BRIEF: Keep the wording of every entry exactly as it is while leaving the pictures out of your copy.

GIVEN DATA:

____________

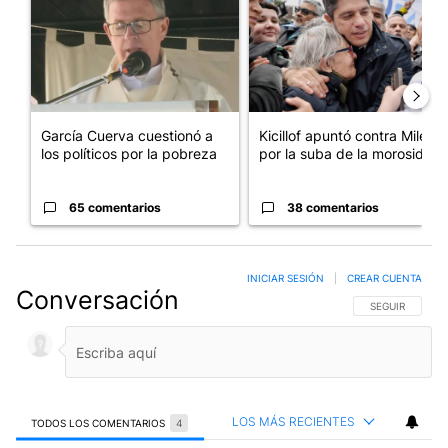
García Cuerva cuestionó a
Kicillof apuntó contra Milei
los políticos por la pobreza
por la suba de la morosida...
65 comentarios
38 comentarios
INICIAR SESIÓN
|
CREAR CUENTA
Conversación
SIGA ESTA CO
SEGUIR
LOS MÁS RECIENTES
TODOS LOS COMENTARIOS
4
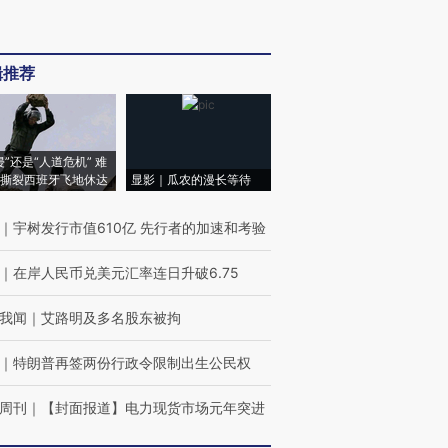
辑推荐
侵”还是“人道危机” 难
撕裂西班牙飞地休达
显影｜瓜农的漫长等待
｜
宇树发行市值610亿 先行者的加速和考验
｜
在岸人民币兑美元汇率连日升破6.75
我闻
｜
艾路明及多名股东被拘
｜
特朗普再签两份行政令限制出生公民权
周刊
｜
【封面报道】电力现货市场元年突进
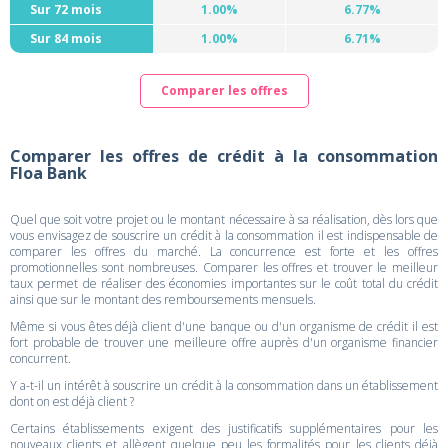
Sur 72 mois
1.00%
6.77%
Sur 84 mois
1.00%
6.71%
Comparer les offres
Comparer les offres de crédit à la consommation
Floa Bank
Quel que soit votre projet ou le montant nécessaire à sa réalisation, dès lors que
vous envisagez de souscrire un crédit à la consommation il est indispensable de
comparer les offres du marché. La concurrence est forte et les offres
promotionnelles sont nombreuses. Comparer les offres et trouver le meilleur
taux permet de réaliser des économies importantes sur le coût total du crédit
ainsi que sur le montant des remboursements mensuels.
Même si vous êtes déjà client d'une banque ou d'un organisme de crédit il est
fort probable de trouver une meilleure offre auprès d'un organisme financier
concurrent.
Y a-t-il un intérêt à souscrire un crédit à la consommation dans un établissement
dont on est déjà client ?
Certains établissements exigent des justificatifs supplémentaires pour les
nouveaux clients et allègent quelque peu les formalités pour les clients déjà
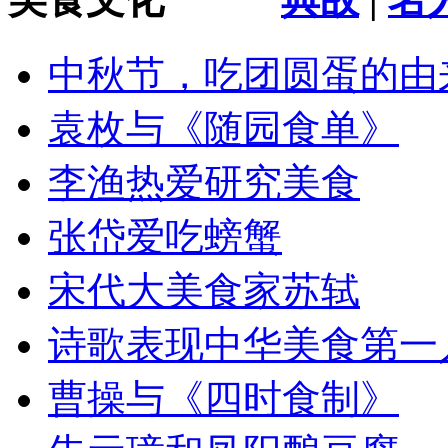
中秋节，吃团圆蛋的由
袁枚与《随园食单》
李渔热爱研究美食
张岱爱吃螃蟹
宋代大美食家苏轼
诗歌表现中华美食第一
曹操与《四时食制》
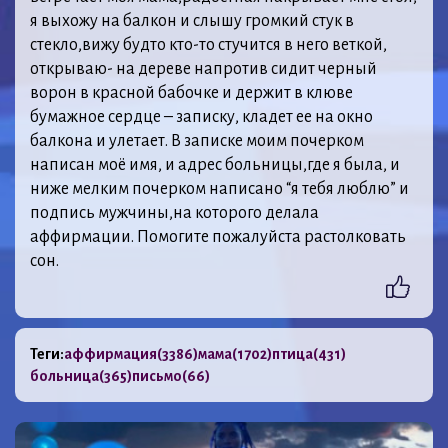
я выхожу на балкон и слышу громкий стук в
стекло,вижу будто кто-то стучится в него веткой,
открываю- на дереве напротив сидит черный
ворон в красной бабочке и держит в клюве
бумажное сердце – записку, кладет ее на окно
балкона и улетает. В записке моим почерком
написан моё имя, и адрес больницы,где я была, и
ниже мелким почерком написано “я тебя люблю” и
подпись мужчины,на которого делала
аффирмации. Помогите пожалуйста растолковать
сон.
Теги:
аффирмация
(3386)
мама
(1702)
птица
(431)
больница
(365)
письмо
(66)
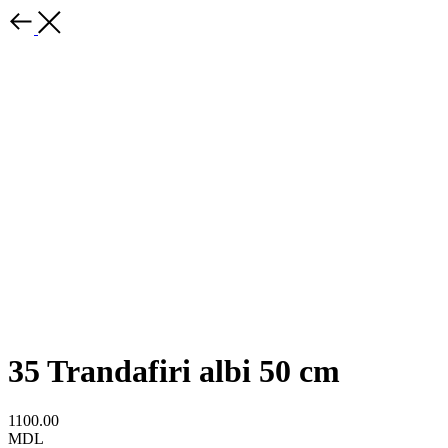
35 Trandafiri albi 50 cm
1100.00
MDL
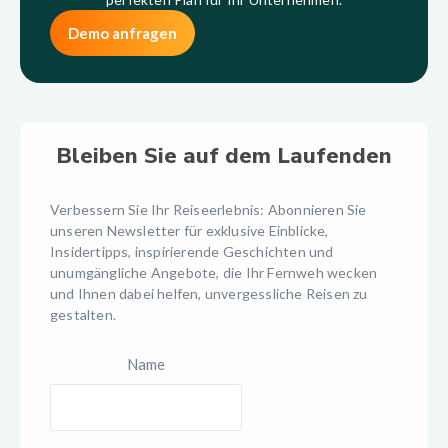
Demo anfragen
Bleiben Sie auf dem Laufenden
Verbessern Sie Ihr Reiseerlebnis: Abonnieren Sie
unseren Newsletter für exklusive Einblicke,
Insidertipps, inspirierende Geschichten und
unumgängliche Angebote, die Ihr Fernweh wecken
und Ihnen dabei helfen, unvergessliche Reisen zu
gestalten.
Name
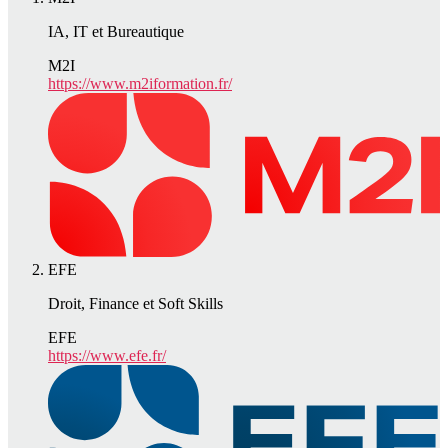
IA, IT et Bureautique
M2I
https://www.m2iformation.fr/
EFE
Droit, Finance et Soft Skills
EFE
https://www.efe.fr/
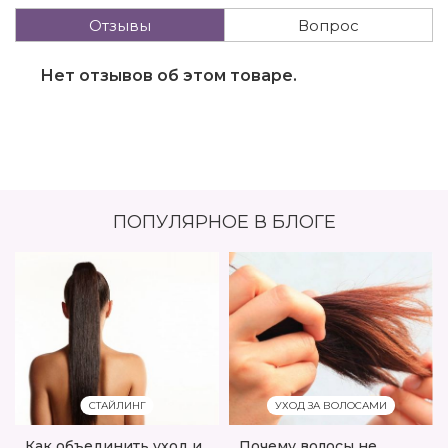
Отзывы
Вопрос
Нет отзывов об этом товаре.
ПОПУЛЯРНОЕ В БЛОГЕ
СТАЙЛИНГ
УХОД ЗА ВОЛОСАМИ
Как объединить уход и
Почему волосы не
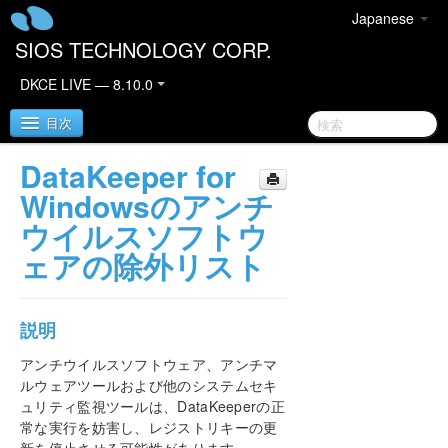
Japanese
SIOS TECHNOLOGY CORP.
DKCE LIVE — 8.10.0
目次
DataKeeper for
SIOS DataKeeper Cluster Edition
Windowsのアンチ
ウイルスソフトウ
DataKeeper Cluster Editionリリースノート
ェアの除外リスト
DataKeeper Cluster Edition クイックスタートガイ
ド
説明
クラウド環境における DataKeeper Cluster Edition
アンチウイルスソフトウェア、アンチマ
ルウェアツールおよび他のシステムセキ
DataKeeper Cluster Edition インストレーションガ
ュリティ監視ツールは、DataKeeperの正
イド
常な実行を妨害し、レジストリキーの更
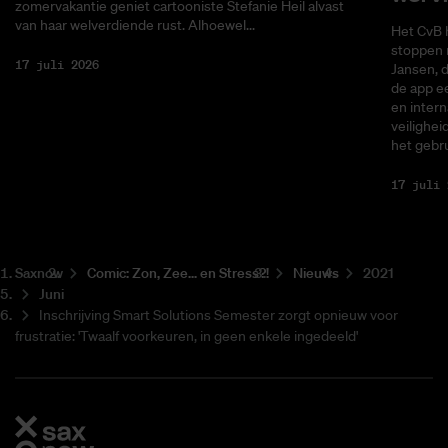
zomervakantie geniet cartooniste Stefanie Heil alvast
van haar welverdiende rust. Alhoewel...
Het CvB 
stoppen 
17 juli 2026
Jansen, 
de app ee
en intern
veilighei
het gebru
17 juli 
Saxnow
Co­mic: Zon, Zee... en Stress?!
Nieuws
2021
Juni
Inschrijving Smart Solutions Semester zorgt opnieuw voor
frustratie: 'Twaalf voorkeuren, in geen enkele ingedeeld'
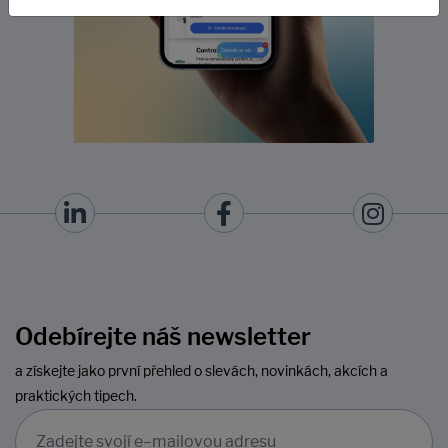
Odebírejte náš newsletter
a získejte jako první přehled o slevách, novinkách, akcích a
praktických tipech.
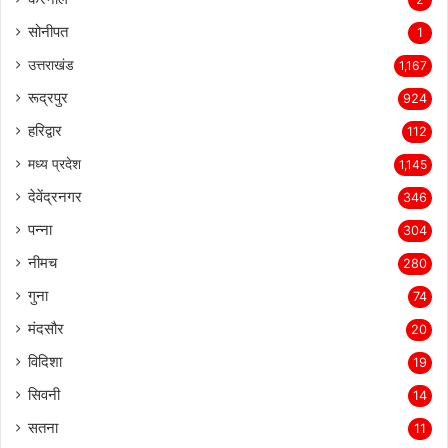
सोनीपत
1
उत्तराखंड
1,167
रूद्रपुर
924
हरिद्वार
112
मध्य प्रदेश
1,145
देवेंद्रनगर
346
पन्ना
304
नीमच
280
गुना
74
मंदसौर
20
विदिशा
19
सिवनी
14
सतना
11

____________

REPLY:
García Cuerva cuestionó a
Kicillof apuntó contra Milei
los políticos por la pobreza
por la suba de la morosida...
65 comentarios
38 comentarios
INICIAR SESIÓN
|
CREAR CUENTA
Conversación
SIGA ESTA CO
SEGUIR
LOS MÁS RECIENTES
TODOS LOS COMENTARIOS
4
辑推荐
侵”还是“人道危机” 难
撕裂西班牙飞地休达
显影｜瓜农的漫长等待
｜
宇树发行市值610亿 先行者的加速和考验
｜
在岸人民币兑美元汇率连日升破6.75
我闻
｜
艾路明及多名股东被拘
｜
特朗普再签两份行政令限制出生公民权
周刊
｜
【封面报道】电力现货市场元年突进
Sur 72 mois
1.00%
6.77%
Sur 84 mois
1.00%
6.71%
Comparer les offres
Comparer les offres de crédit à la consommation
Floa Bank
Quel que soit votre projet ou le montant nécessaire à sa réalisation, dès lors que
vous envisagez de souscrire un crédit à la consommation il est indispensable de
comparer les offres du marché. La concurrence est forte et les offres
promotionnelles sont nombreuses. Comparer les offres et trouver le meilleur
taux permet de réaliser des économies importantes sur le coût total du crédit
ainsi que sur le montant des remboursements mensuels.
Même si vous êtes déjà client d'une banque ou d'un organisme de crédit il est
fort probable de trouver une meilleure offre auprès d'un organisme financier
concurrent.
Y a-t-il un intérêt à souscrire un crédit à la consommation dans un établissement
dont on est déjà client ?
Certains établissements exigent des justificatifs supplémentaires pour les
nouveaux clients et allègent quelque peu les formalités pour les clients déjà
中秋节，吃团圆蛋的由
袁枚与《随园食单》
李渔热爱研究美食
张岱爱吃螃蟹
宋代大美食家苏轼
诗歌表现中华美食第一
曹操与《四时食制》
я выхожу на балкон и слышу громкий стук в
стекло,вижу будто кто-то стучится в него веткой,
открываю- на дереве напротив сидит черный
ворон в красной бабочке и держит в клюве
бумажное сердце – записку, кладет ее на окно
балкона и улетает. В записке моим почерком
написан моё имя, и адрес больницы,где я была, и
ниже мелким почерком написано “я тебя люблю” и
подпись мужчины,на которого делала
аффирмации. Помогите пожалуйста растолковать
сон.
Теги:
аффирмация
(3386)
мама
(1702)
птица
(431)
больница
(365)
письмо
(66)
35 Trandafiri albi 50 cm
1100.00
MDL
Demo anfragen
Bleiben Sie auf dem Laufenden
Verbessern Sie Ihr Reiseerlebnis: Abonnieren Sie
unseren Newsletter für exklusive Einblicke,
Insidertipps, inspirierende Geschichten und
unumgängliche Angebote, die Ihr Fernweh wecken
und Ihnen dabei helfen, unvergessliche Reisen zu
gestalten.
Name
IA, IT et Bureautique
M2I
https://www.m2iformation.fr/
EFE
Droit, Finance et Soft Skills
EFE
https://www.efe.fr/
Отзывы
Вопрос
Нет отзывов об этом товаре.
ПОПУЛЯРНОЕ В БЛОГЕ
СТАЙЛИНГ
УХОД ЗА ВОЛОСАМИ
Как объединить уход и
Почему волосы не
Japanese
SIOS TECHNOLOGY CORP.
DKCE LIVE — 8.10.0
目次
DataKeeper for
SIOS DataKeeper Cluster Edition
Windowsのアンチ
ウイルスソフトウ
DataKeeper Cluster Editionリリースノート
ェアの除外リスト
DataKeeper Cluster Edition クイックスタートガイ
ド
説明
クラウド環境における DataKeeper Cluster Edition
アンチウイルスソフトウェア、アンチマ
ルウェアツールおよび他のシステムセキ
DataKeeper Cluster Edition インストレーションガ
ュリティ監視ツールは、DataKeeperの正
イド
常な実行を妨害し、レジストリキーの更
zomervakantie geniet cartooniste Stefanie Heil alvast
van haar welverdiende rust. Alhoewel...
Het CvB 
stoppen 
17 juli 2026
Jansen, 
de app ee
en intern
veilighei
het gebru
17 juli 
Saxnow
Co­mic: Zon, Zee... en Stress?!
Nieuws
2021
Juni
Inschrijving Smart Solutions Semester zorgt opnieuw voor
frustratie: 'Twaalf voorkeuren, in geen enkele ingedeeld'
Odebírejte náš newsletter
a získejte jako první přehled o slevách, novinkách, akcích a
praktických tipech.
सोनीपत
1
उत्तराखंड
1,167
रूद्रपुर
924
हरिद्वार
112
मध्य प्रदेश
1,145
देवेंद्रनगर
346
पन्ना
304
नीमच
280
गुना
74
मंदसौर
20
विदिशा
19
सिवनी
14
सतना
11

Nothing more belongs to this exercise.